**Document segment**
BEGIN
When conceived as such a medium, health stands midway between the action level media such as money, power, and language and the intra-organic media such as hormones and enzymes.
As he moved forward in the development of an explicit ‘philosophical anthropology’, Parsons became increasingly aware that three critical dimensions of his ‘sociology’ were in need of revision. These are also the key contributions that we take from him for the project of a philosophical sociology:
However sophisticated or comprehensive, a purely scientific approach is inadequate for the purposes of understanding the human condition, which requires also that we pay attention to the more normative or existential motivations that lead human beings to raise these questions at all.
The anthropocentric perspective that had been systematically described as an obstacle for the development of the modern scientific imagination is now treated as condition of possibility for the successful conceptualisation of the human condition itself.
END
**Activity**
In the passage on Parsons, where does health stand when conceived as a medium? The records have no connection to the passage on Parsons.

**Records supplied**
BEGIN
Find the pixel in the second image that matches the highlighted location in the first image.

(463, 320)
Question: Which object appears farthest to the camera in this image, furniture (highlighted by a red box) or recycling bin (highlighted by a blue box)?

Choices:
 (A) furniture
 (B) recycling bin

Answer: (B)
END
**Response box**
Midway between action-level media such as money, power, and language and intra-organic media such as hormones and enzymes.